== Exercise aim ==
Search the material for the word "Studying" and copy each line that holds it.

━━━━━━━━

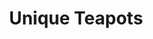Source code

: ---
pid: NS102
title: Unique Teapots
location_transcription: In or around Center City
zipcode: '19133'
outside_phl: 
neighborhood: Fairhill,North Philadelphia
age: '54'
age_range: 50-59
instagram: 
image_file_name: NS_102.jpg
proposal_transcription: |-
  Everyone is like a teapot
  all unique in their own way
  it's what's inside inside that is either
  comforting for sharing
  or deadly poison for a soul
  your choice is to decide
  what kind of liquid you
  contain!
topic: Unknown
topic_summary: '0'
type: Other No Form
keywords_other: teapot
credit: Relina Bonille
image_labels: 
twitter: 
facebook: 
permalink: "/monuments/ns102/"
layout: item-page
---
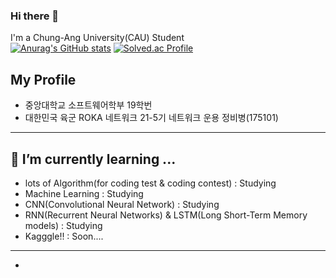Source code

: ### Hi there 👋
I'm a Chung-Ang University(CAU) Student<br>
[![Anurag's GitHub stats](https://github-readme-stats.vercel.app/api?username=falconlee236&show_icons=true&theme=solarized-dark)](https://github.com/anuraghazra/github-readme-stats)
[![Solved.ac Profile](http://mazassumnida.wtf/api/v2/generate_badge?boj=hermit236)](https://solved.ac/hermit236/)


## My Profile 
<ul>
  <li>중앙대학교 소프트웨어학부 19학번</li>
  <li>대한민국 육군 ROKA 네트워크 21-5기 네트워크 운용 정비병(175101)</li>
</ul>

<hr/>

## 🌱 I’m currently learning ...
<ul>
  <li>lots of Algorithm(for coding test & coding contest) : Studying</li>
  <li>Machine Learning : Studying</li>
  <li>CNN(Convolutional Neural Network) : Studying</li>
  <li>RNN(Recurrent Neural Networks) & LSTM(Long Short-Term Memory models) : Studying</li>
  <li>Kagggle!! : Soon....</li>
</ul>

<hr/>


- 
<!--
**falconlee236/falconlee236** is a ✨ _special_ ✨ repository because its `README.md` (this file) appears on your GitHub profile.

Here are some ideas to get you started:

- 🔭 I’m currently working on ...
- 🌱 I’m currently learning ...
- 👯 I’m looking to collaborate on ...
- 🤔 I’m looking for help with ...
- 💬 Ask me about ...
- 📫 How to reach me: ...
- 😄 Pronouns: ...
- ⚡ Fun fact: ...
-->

━━━━━━━━

== Exercise response ==
  <li>lots of Algorithm(for coding test & coding contest) : Studying</li>
  <li>Machine Learning : Studying</li>
  <li>CNN(Convolutional Neural Network) : Studying</li>
  <li>RNN(Recurrent Neural Networks) & LSTM(Long Short-Term Memory models) : Studying</li>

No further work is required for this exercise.